What the exercise asks => Each entry has to be copied exactly, with nothing missed.

START Exercise data

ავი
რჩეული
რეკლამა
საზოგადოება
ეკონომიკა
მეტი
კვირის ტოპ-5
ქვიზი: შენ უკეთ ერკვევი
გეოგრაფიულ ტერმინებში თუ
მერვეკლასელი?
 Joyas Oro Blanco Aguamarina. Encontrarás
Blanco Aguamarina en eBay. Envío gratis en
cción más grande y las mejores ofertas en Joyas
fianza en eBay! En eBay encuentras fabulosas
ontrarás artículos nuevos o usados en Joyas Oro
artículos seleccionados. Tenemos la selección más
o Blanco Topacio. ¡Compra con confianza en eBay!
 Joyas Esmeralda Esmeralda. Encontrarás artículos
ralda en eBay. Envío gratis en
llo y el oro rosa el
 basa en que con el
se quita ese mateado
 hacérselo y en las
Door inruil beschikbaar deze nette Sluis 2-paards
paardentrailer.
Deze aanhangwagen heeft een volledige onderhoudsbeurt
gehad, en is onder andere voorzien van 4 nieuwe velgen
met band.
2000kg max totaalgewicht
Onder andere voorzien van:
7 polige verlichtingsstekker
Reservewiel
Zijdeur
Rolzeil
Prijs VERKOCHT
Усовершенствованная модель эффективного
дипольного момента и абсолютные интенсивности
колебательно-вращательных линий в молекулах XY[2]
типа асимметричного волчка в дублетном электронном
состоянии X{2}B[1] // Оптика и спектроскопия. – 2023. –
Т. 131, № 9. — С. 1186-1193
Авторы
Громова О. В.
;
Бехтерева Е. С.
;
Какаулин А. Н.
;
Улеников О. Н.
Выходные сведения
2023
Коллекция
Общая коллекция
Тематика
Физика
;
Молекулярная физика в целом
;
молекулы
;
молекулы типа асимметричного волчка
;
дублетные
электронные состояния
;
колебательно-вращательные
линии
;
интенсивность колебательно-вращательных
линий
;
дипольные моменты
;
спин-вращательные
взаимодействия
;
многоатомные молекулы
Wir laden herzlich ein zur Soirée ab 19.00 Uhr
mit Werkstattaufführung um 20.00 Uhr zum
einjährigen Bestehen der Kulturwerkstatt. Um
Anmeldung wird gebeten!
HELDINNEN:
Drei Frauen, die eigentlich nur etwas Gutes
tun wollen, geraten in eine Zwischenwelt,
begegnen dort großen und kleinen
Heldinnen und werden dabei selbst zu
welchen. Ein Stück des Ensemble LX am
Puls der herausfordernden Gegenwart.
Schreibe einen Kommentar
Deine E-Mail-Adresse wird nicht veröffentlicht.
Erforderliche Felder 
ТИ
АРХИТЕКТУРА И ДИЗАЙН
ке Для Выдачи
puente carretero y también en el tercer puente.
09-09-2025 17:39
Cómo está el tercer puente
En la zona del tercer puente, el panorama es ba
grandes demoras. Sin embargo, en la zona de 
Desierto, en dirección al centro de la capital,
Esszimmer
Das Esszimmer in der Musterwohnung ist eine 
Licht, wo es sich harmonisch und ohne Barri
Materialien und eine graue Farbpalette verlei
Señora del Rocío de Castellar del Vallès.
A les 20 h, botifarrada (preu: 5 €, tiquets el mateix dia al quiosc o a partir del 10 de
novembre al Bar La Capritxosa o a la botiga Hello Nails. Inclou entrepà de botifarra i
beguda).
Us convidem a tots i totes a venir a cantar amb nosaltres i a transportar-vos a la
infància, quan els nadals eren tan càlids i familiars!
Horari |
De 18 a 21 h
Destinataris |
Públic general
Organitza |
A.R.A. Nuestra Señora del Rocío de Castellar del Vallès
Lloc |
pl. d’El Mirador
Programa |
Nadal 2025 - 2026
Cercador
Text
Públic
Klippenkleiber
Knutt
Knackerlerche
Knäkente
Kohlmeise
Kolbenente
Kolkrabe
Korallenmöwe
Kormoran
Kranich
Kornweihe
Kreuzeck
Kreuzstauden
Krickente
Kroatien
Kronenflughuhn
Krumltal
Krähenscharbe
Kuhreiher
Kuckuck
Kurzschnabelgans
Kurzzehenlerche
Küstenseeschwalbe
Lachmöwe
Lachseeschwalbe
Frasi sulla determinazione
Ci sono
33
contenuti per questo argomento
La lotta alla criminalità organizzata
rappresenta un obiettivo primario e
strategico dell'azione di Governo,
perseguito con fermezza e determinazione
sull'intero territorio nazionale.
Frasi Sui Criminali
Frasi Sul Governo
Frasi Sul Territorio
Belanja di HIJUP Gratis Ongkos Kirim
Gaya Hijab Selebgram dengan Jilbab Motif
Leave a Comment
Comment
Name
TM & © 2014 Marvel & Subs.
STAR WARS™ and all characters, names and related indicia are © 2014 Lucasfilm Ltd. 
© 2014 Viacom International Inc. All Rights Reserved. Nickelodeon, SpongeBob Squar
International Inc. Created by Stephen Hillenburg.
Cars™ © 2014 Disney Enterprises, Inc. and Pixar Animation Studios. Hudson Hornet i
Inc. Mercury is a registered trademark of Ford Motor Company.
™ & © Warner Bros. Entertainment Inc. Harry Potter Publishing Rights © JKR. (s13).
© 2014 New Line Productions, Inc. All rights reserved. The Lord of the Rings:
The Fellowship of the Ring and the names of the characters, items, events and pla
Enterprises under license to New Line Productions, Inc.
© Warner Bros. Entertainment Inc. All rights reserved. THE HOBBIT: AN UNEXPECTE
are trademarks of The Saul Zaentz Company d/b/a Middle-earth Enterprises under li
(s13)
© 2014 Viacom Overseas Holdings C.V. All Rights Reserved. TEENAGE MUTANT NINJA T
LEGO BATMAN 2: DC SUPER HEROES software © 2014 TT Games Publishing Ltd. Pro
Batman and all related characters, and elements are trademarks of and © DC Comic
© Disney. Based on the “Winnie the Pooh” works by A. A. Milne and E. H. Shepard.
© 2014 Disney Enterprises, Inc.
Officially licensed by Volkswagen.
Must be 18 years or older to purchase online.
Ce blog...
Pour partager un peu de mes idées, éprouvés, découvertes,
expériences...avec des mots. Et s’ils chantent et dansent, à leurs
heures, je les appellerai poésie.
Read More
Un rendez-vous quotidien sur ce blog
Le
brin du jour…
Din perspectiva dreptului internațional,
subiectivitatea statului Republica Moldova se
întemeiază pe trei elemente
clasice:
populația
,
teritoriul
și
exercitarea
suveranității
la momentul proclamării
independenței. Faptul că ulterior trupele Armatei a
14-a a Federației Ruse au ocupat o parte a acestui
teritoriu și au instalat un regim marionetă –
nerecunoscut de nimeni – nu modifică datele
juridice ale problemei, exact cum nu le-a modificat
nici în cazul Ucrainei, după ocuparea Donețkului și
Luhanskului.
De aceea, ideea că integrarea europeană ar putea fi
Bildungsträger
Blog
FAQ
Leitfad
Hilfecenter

END Exercise data

Finished task =>
ავი
რჩეული
რეკლამა
საზოგადოება
ეკონომიკა
მეტი
კვირის ტოპ-5
ქვიზი: შენ უკეთ ერკვევი
გეოგრაფიულ ტერმინებში თუ
მერვეკლასელი?
 Joyas Oro Blanco Aguamarina. Encontrarás
Blanco Aguamarina en eBay. Envío gratis en
cción más grande y las mejores ofertas en Joyas
fianza en eBay! En eBay encuentras fabulosas
ontrarás artículos nuevos o usados en Joyas Oro
artículos seleccionados. Tenemos la selección más
o Blanco Topacio. ¡Compra con confianza en eBay!
 Joyas Esmeralda Esmeralda. Encontrarás artículos
ralda en eBay. Envío gratis en
llo y el oro rosa el
 basa en que con el
se quita ese mateado
 hacérselo y en las
Door inruil beschikbaar deze nette Sluis 2-paards
paardentrailer.
Deze aanhangwagen heeft een volledige onderhoudsbeurt
gehad, en is onder andere voorzien van 4 nieuwe velgen
met band.
2000kg max totaalgewicht
Onder andere voorzien van:
7 polige verlichtingsstekker
Reservewiel
Zijdeur
Rolzeil
Prijs VERKOCHT
Усовершенствованная модель эффективного
дипольного момента и абсолютные интенсивности
колебательно-вращательных линий в молекулах XY[2]
типа асимметричного волчка в дублетном электронном
состоянии X{2}B[1] // Оптика и спектроскопия. – 2023. –
Т. 131, № 9. — С. 1186-1193
Авторы
Громова О. В.
;
Бехтерева Е. С.
;
Какаулин А. Н.
;
Улеников О. Н.
Выходные сведения
2023
Коллекция
Общая коллекция
Тематика
Физика
;
Молекулярная физика в целом
;
молекулы
;
молекулы типа асимметричного волчка
;
дублетные
электронные состояния
;
колебательно-вращательные
линии
;
интенсивность колебательно-вращательных
линий
;
дипольные моменты
;
спин-вращательные
взаимодействия
;
многоатомные молекулы
Wir laden herzlich ein zur Soirée ab 19.00 Uhr
mit Werkstattaufführung um 20.00 Uhr zum
einjährigen Bestehen der Kulturwerkstatt. Um
Anmeldung wird gebeten!
HELDINNEN:
Drei Frauen, die eigentlich nur etwas Gutes
tun wollen, geraten in eine Zwischenwelt,
begegnen dort großen und kleinen
Heldinnen und werden dabei selbst zu
welchen. Ein Stück des Ensemble LX am
Puls der herausfordernden Gegenwart.
Schreibe einen Kommentar
Deine E-Mail-Adresse wird nicht veröffentlicht.
Erforderliche Felder 
ТИ
АРХИТЕКТУРА И ДИЗАЙН
ке Для Выдачи
puente carretero y también en el tercer puente.
09-09-2025 17:39
Cómo está el tercer puente
En la zona del tercer puente, el panorama es ba
grandes demoras. Sin embargo, en la zona de 
Desierto, en dirección al centro de la capital,
Esszimmer
Das Esszimmer in der Musterwohnung ist eine 
Licht, wo es sich harmonisch und ohne Barri
Materialien und eine graue Farbpalette verlei
Señora del Rocío de Castellar del Vallès.
A les 20 h, botifarrada (preu: 5 €, tiquets el mateix dia al quiosc o a partir del 10 de
novembre al Bar La Capritxosa o a la botiga Hello Nails. Inclou entrepà de botifarra i
beguda).
Us convidem a tots i totes a venir a cantar amb nosaltres i a transportar-vos a la
infància, quan els nadals eren tan càlids i familiars!
Horari |
De 18 a 21 h
Destinataris |
Públic general
Organitza |
A.R.A. Nuestra Señora del Rocío de Castellar del Vallès
Lloc |
pl. d’El Mirador
Programa |
Nadal 2025 - 2026
Cercador
Text
Públic
Klippenkleiber
Knutt
Knackerlerche
Knäkente
Kohlmeise
Kolbenente
Kolkrabe
Korallenmöwe
Kormoran
Kranich
Kornweihe
Kreuzeck
Kreuzstauden
Krickente
Kroatien
Kronenflughuhn
Krumltal
Krähenscharbe
Kuhreiher
Kuckuck
Kurzschnabelgans
Kurzzehenlerche
Küstenseeschwalbe
Lachmöwe
Lachseeschwalbe
Frasi sulla determinazione
Ci sono
33
contenuti per questo argomento
La lotta alla criminalità organizzata
rappresenta un obiettivo primario e
strategico dell'azione di Governo,
perseguito con fermezza e determinazione
sull'intero territorio nazionale.
Frasi Sui Criminali
Frasi Sul Governo
Frasi Sul Territorio
Belanja di HIJUP Gratis Ongkos Kirim
Gaya Hijab Selebgram dengan Jilbab Motif
Leave a Comment
Comment
Name
TM & © 2014 Marvel & Subs.
STAR WARS™ and all characters, names and related indicia are © 2014 Lucasfilm Ltd. 
© 2014 Viacom International Inc. All Rights Reserved. Nickelodeon, SpongeBob Squar
International Inc. Created by Stephen Hillenburg.
Cars™ © 2014 Disney Enterprises, Inc. and Pixar Animation Studios. Hudson Hornet i
Inc. Mercury is a registered trademark of Ford Motor Company.
™ & © Warner Bros. Entertainment Inc. Harry Potter Publishing Rights © JKR. (s13).
© 2014 New Line Productions, Inc. All rights reserved. The Lord of the Rings:
The Fellowship of the Ring and the names of the characters, items, events and pla
Enterprises under license to New Line Productions, Inc.
© Warner Bros. Entertainment Inc. All rights reserved. THE HOBBIT: AN UNEXPECTE
are trademarks of The Saul Zaentz Company d/b/a Middle-earth Enterprises under li
(s13)
© 2014 Viacom Overseas Holdings C.V. All Rights Reserved. TEENAGE MUTANT NINJA T
LEGO BATMAN 2: DC SUPER HEROES software © 2014 TT Games Publishing Ltd. Pro
Batman and all related characters, and elements are trademarks of and © DC Comic
© Disney. Based on the “Winnie the Pooh” works by A. A. Milne and E. H. Shepard.
© 2014 Disney Enterprises, Inc.
Officially licensed by Volkswagen.
Must be 18 years or older to purchase online.
Ce blog...
Pour partager un peu de mes idées, éprouvés, découvertes,
expériences...avec des mots. Et s’ils chantent et dansent, à leurs
heures, je les appellerai poésie.
Read More
Un rendez-vous quotidien sur ce blog
Le
brin du jour…
Din perspectiva dreptului internațional,
subiectivitatea statului Republica Moldova se
întemeiază pe trei elemente
clasice:
populația
,
teritoriul
și
exercitarea
suveranității
la momentul proclamării
independenței. Faptul că ulterior trupele Armatei a
14-a a Federației Ruse au ocupat o parte a acestui
teritoriu și au instalat un regim marionetă –
nerecunoscut de nimeni – nu modifică datele
juridice ale problemei, exact cum nu le-a modificat
nici în cazul Ucrainei, după ocuparea Donețkului și
Luhanskului.
De aceea, ideea că integrarea europeană ar putea fi
Bildungsträger
Blog
FAQ
Leitfad
Hilfecenter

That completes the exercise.